Wednesday, May 22, 2013

WW3; What I've Learned

I used to have a dog. I used to be neurotic. I used to be greasy and short and skinny. I also used to get a decent amount of attention from boys, I think because I excrete a lot of pheromones. I’m pretty sure that’s it because I’m doubly sure that I smelled a bit, too.
I am a…Ninja, sort of. I could wander around the school, eat my lunch outside on the grass or just sit around pretty much anywhere and no one would tell me I didn’t belong.  I could also be in a group, even talk with a bunch of people and have that group forget I was there. I chalk it up to choosing not to have much presence. It can become very annoying and I can’t always turn it off, I especially couldn’t in high school. Good camouflage doesn’t just disappear. You’ve got to know it’s there before you can take it off. You also have to know how to take it off and that’s something that I, with all my fears and causes for annoyance, was not so good at figuring out how to do.

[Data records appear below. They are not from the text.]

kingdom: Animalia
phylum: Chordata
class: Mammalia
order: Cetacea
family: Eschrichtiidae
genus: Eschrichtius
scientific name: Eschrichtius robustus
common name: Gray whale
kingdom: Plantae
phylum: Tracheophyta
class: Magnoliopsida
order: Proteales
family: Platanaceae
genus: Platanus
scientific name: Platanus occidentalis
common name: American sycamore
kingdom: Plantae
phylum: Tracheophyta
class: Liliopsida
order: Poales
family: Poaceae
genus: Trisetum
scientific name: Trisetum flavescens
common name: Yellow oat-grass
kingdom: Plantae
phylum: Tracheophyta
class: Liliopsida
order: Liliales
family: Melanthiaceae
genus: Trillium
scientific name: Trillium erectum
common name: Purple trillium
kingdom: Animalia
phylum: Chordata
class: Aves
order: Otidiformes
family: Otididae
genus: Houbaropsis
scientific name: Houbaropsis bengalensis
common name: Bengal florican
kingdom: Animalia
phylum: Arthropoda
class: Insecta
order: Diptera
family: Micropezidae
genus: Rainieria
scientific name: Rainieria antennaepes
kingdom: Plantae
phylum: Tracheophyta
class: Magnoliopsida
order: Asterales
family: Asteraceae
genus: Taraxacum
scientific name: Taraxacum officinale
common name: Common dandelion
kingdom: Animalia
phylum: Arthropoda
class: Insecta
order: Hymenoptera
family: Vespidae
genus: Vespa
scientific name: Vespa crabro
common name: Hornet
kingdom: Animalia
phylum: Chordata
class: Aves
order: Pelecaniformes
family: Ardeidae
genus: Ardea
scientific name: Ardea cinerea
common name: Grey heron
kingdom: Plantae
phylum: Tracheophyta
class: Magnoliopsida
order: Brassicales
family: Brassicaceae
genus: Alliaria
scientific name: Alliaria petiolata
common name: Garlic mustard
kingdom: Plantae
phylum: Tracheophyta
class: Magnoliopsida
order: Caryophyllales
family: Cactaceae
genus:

High school was fun for me, after the first year, when I panicked and despite the two middle years when I just decided not to struggle too hard against my mediocre grades since trying made me too worried to function very well. My dog was one of the few nice things, my selfish, long-haired, cat-like dog who never wanted to hang close to you unless you were constantly petting him. Still I loved the dog, even though he was a daily reminder that people won’t get close to you unless they want something from you. Of course, that’s true and it’s not some horrible thing that limits my regard for the human and animal races. Life is based on giving and receiving things. We are pack animals. We gain good feelings from giving things but we don’t always like to give. Sometimes someone has to give something back.
It’s a terrible thing to just be happy with giving, unless you have some limits. It’s a terrible thing to be unselfish, unless you can decide when you must be selfish. Being nice is good. Being selfless and infinitely forgiving may be very nice for cultivating inner peace but it can backfire. We are built on a sequence of pushing and being pushed and those that are only pushed, are likely to get pushed much farther towards the edge. You must limit, otherwise, it’s hard for those that take to know how much is too much. I’m not saying they mean to, only that standards are based on experience.
I like knowing this. I like not believing that people will automatically give you what you want, like some people do, even if it is true for them. (Pushing and being pushed again.) I like not to demand too much, though I often fail. I suppose I could just demand what some believe to be their fair share, but I’d feel like an ass, so I don’t.
I’m less smelly and greasy now. I’m less nervous. I’ve learned several things. Of course, that is a sign of progress but I’d like to learn so much more still.
I’m rambling. Hey, look, I’m putting myself to sleep.  Whatever you believe, fine. What I have said is pretty obvious. It’s just how much you simplify it.